Records from a dataset
★ ★ ★ ★ ★

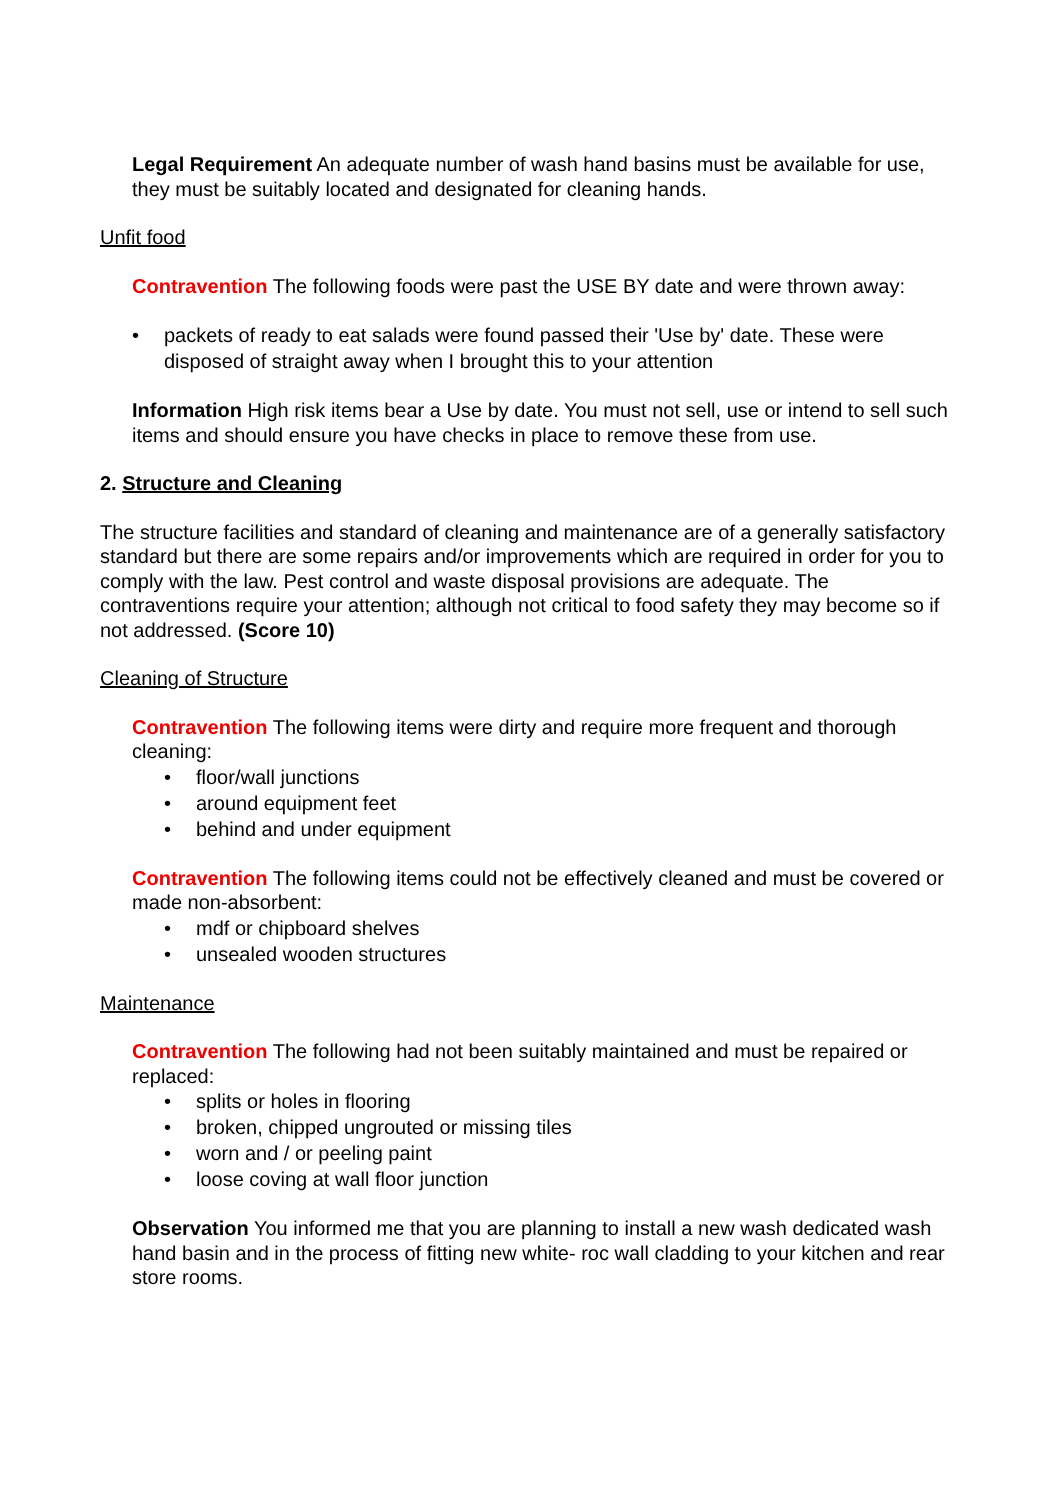Legal Requirement An adequate number of wash hand basins must be available for use, they must be suitably located and designated for cleaning hands.
Unfit food
Contravention The following foods were past the USE BY date and were thrown away:
• packets of ready to eat salads were found passed their 'Use by' date. These were disposed of straight away when I brought this to your attention
Information High risk items bear a Use by date. You must not sell, use or intend to sell such items and should ensure you have checks in place to remove these from use.
2. Structure and Cleaning
The structure facilities and standard of cleaning and maintenance are of a generally satisfactory standard but there are some repairs and/or improvements which are required in order for you to comply with the law. Pest control and waste disposal provisions are adequate. The contraventions require your attention; although not critical to food safety they may become so if not addressed. (Score 10)
Cleaning of Structure
Contravention The following items were dirty and require more frequent and thorough cleaning:
• floor/wall junctions
• around equipment feet
• behind and under equipment
Contravention The following items could not be effectively cleaned and must be covered or made non-absorbent:
• mdf or chipboard shelves
• unsealed wooden structures
Maintenance
Contravention The following had not been suitably maintained and must be repaired or replaced:
• splits or holes in flooring
• broken, chipped ungrouted or missing tiles
• worn and / or peeling paint
• loose coving at wall floor junction
Observation You informed me that you are planning to install a new wash dedicated wash hand basin and in the process of fitting new white- roc wall cladding to your kitchen and rear store rooms.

★ ★ ★ ★ ★

> **Your assignment**
From the records above, transcribe without alteration every line from the one with "Information High risk" to the one with "2. Structure and Cleaning", inclusive.

> **Task result**
Information High risk items bear a Use by date. You must not sell, use or intend to sell such items and should ensure you have checks in place to remove these from use.
2. Structure and Cleaning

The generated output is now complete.